Ромен Гари
Грустные клоуны
ОТ АВТОРА
Первый набросок этого романа послужил литературной основой для фильма, снятого в Голливуде более двадцати лет тому назад. Фильм назывался — одному Богу известно почему! — «Мужчина, который понимал женщин», и в нем роль «идеальной пары» играли Генри Фонда и Лесли Кэрон. С моим сценарием фильм не имел ничего общего. Таким было начало моих последующих встреч с Голливудом, и воспоминания о некоторых из них до сих пор иногда преследуют меня по ночам. Что касается романа, который я писал в то же время, то он нес на себе отпечаток того, что Роже Мартен дю Гар называл «словесным поносом», а также избыток негодования, часто обретавший в моих устах звучание реквиема-предостережения: до событий в Будапеште оставалось еще пять лет, до пражской трагедии — шестнадцать, и все двадцать — до того дня, когда, благодаря Солженицыну, в лексиконе каждого цивилизованного человека слово «Гулаг» стало синонимом слова «Освенцим».
Кинематографическая Мекка имеет долгую и прочную традицию предательства по отношению к произведениям, которые ее, якобы, вдохновляют. То же самое можно сказать о Мекках идеологических, предающих, извращающих и глумящихся над идеями, которые они же и проповедуют. Таким образом, на этих страницах читатель найдет отголоски моих впечатлений от двух Голливудов: того, который я знал, как романист и сценарист; и другого, беспрестанно оскорбляющего достоинство любого нормального человека.
Надеюсь, однажды кто-нибудь проведет сравнительный анализ этих двух полюсов мифологии.

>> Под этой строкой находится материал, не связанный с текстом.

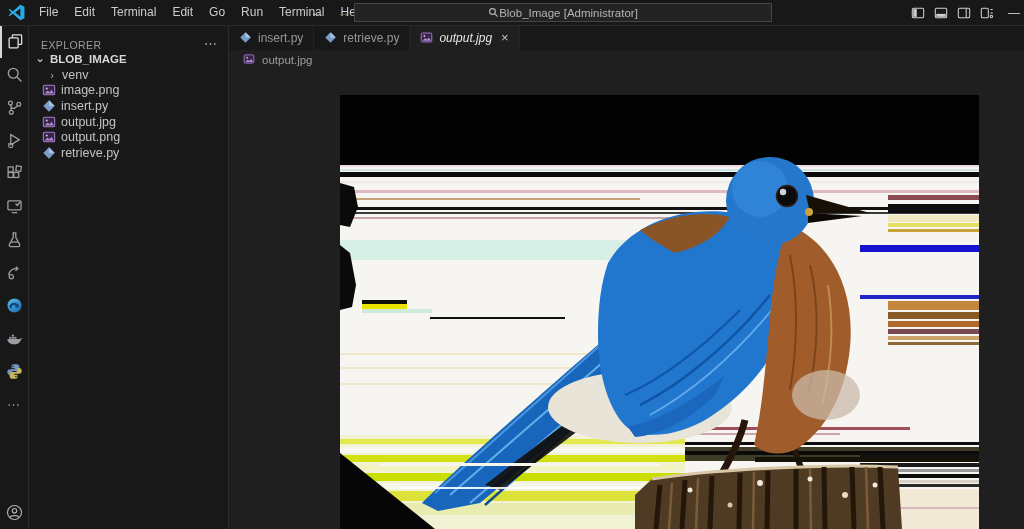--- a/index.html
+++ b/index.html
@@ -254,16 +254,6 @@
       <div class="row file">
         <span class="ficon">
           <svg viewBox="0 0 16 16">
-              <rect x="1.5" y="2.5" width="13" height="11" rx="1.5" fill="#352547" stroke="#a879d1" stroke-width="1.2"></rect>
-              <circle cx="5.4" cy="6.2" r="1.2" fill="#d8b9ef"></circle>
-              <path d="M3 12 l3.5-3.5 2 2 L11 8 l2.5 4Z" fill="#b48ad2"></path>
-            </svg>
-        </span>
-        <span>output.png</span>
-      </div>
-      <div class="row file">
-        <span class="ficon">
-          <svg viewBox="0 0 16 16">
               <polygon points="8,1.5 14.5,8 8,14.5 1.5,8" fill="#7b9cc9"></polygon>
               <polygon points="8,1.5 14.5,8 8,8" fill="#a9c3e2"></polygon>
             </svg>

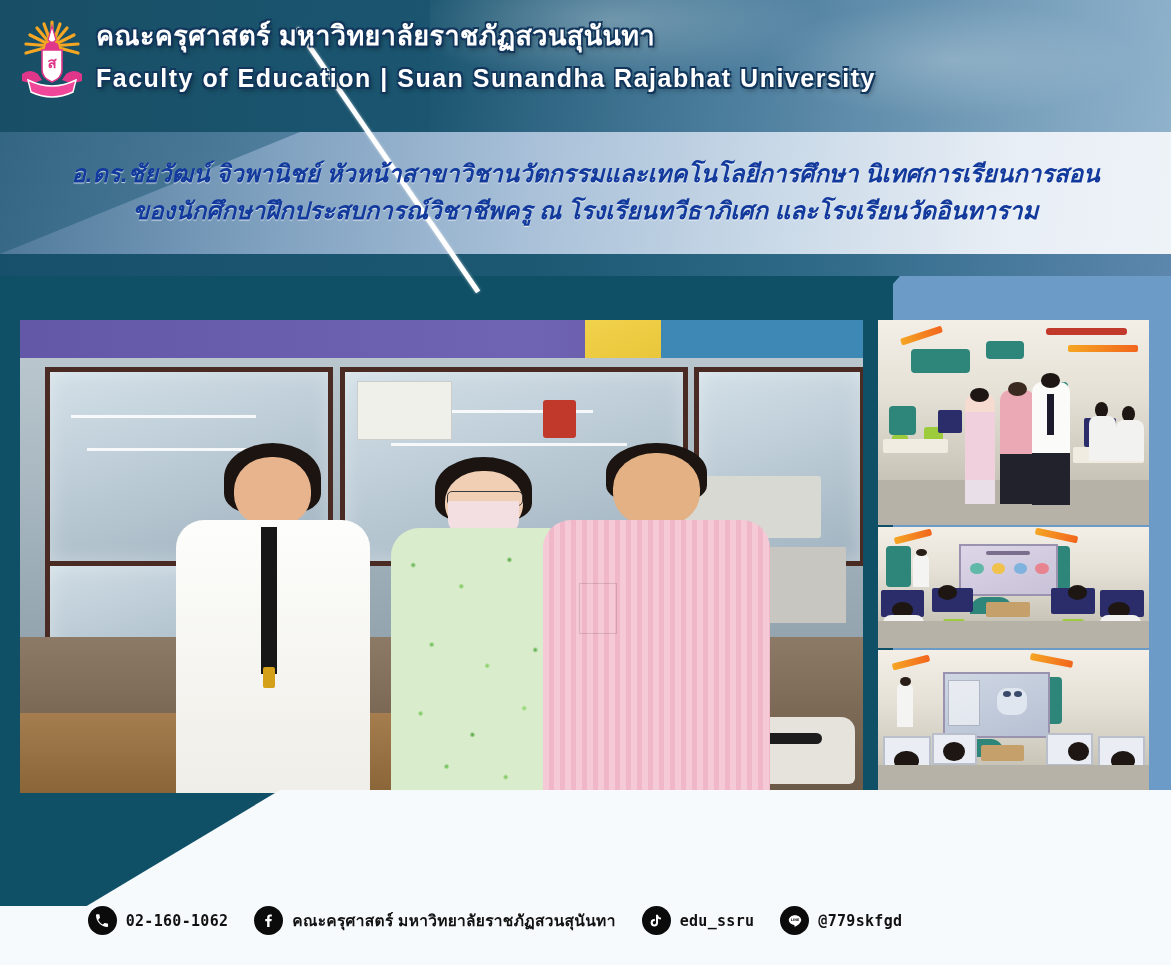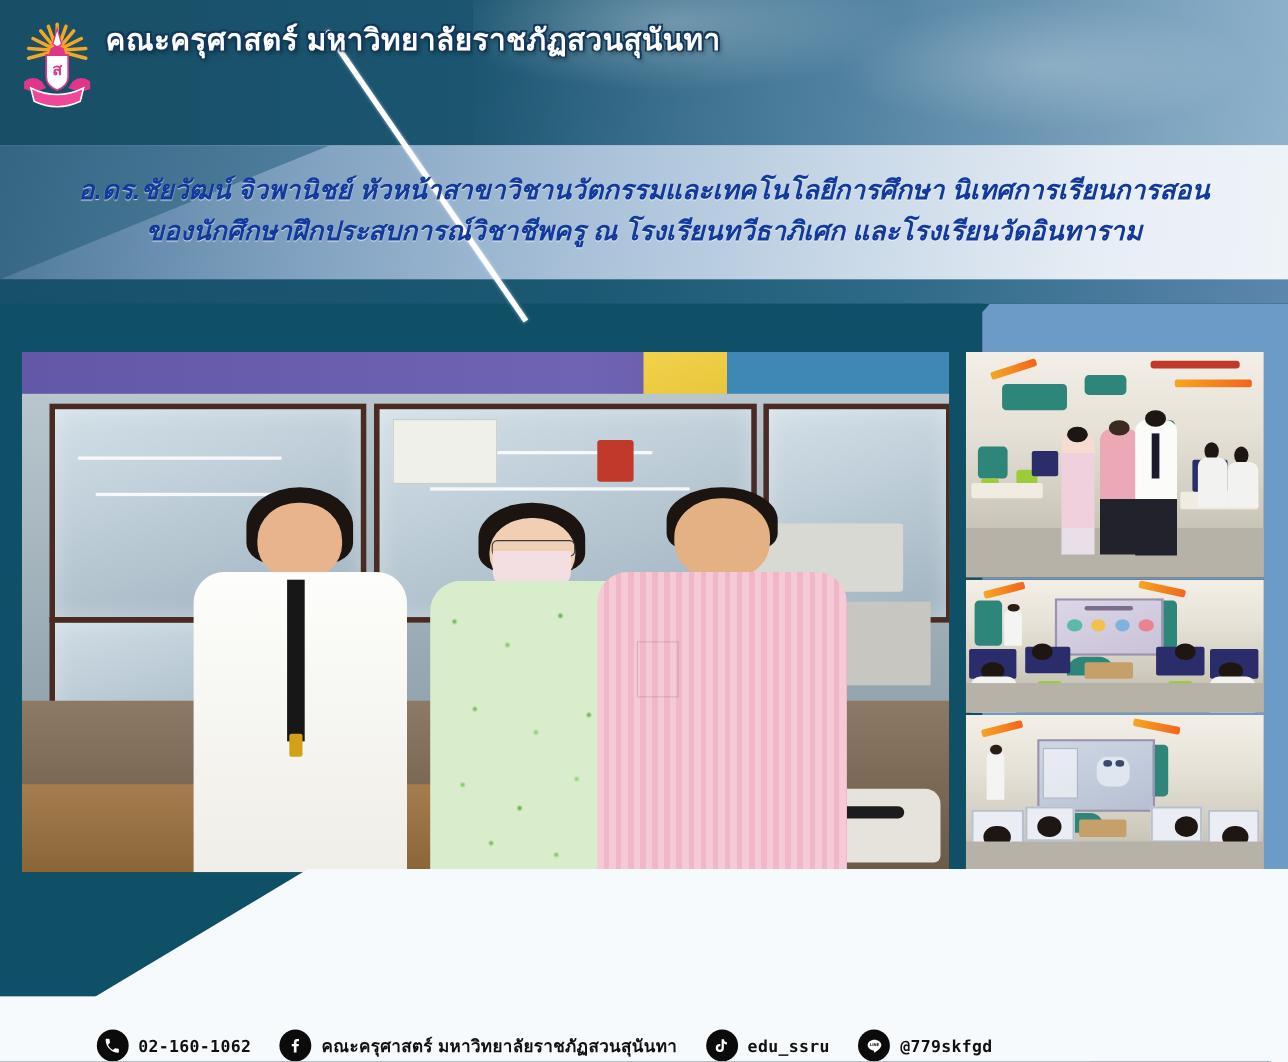--- a/index.html
+++ b/index.html
@@ -306,6 +306,7 @@
 
   <div class="header-text">
     <div class="hdr-line1">คณะครุศาสตร์ มหาวิทยาลัยราชภัฏสวนสุนันทา</div>
+    <div class="hdr-line2">Faculty of Education | Suan Sunandha Rajabhat University</div>
   </div>
 
   <div class="headline">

Мне всегда хотелось вернуться к сюжетам и героям некоторых моих романов и рассказов, опубликованных в годы, охватывающие период от раздела Берлина до войны в Корее. К их числу в первую очередь относятся «Цвета дня», «Птицы прилетают умирать в Перу» и «Виновный». Я осуществляю свое желание сегодня, когда безумные конфликты, раздирающие человечество сильнее, чем когда бы то ни было, заставляют нас жить в условиях постоянного стресса. Можно не верить в неизбежность ядерной катастрофы, но когда Генеральный секретарь НАТО господин Лунс заявляет нам, что шестьсот советских ядерных ракет нацелены на Западную Европу и их разрушительная мощь в триста шестьдесят тысяч разпревосходит мощность бомбы, сброшенной на Хиросиму, то нам остается констатировать лишь одно: от сути фразы, сказанной Верленом сто лет назад: «Боже мой, Боже мой, жизнь идет своим чередом, простая и спокойная…», остались только рожки да ножки. Этот глубинный страх несет в себе Жак Рэнье, один из героев моего романа; другой персонаж, Ла Марн-Бебдерн, с головой погружается в шутовство, пытаясь смехом и паясничанием оградить себя от беспокоящего чувства тревоги и неуверенности. Связь комического жанра с тревогой и беспокойством известна со времен Бергсона, Фрейда и Чаплина; после Бастера Китона, В. Ч. Филдса, братьев Маркс и многих других актеров сегодня ее прекрасно демонстрирует Вуди Аллен. Бурлеск становится последним убежищем инстинкта самосохранения.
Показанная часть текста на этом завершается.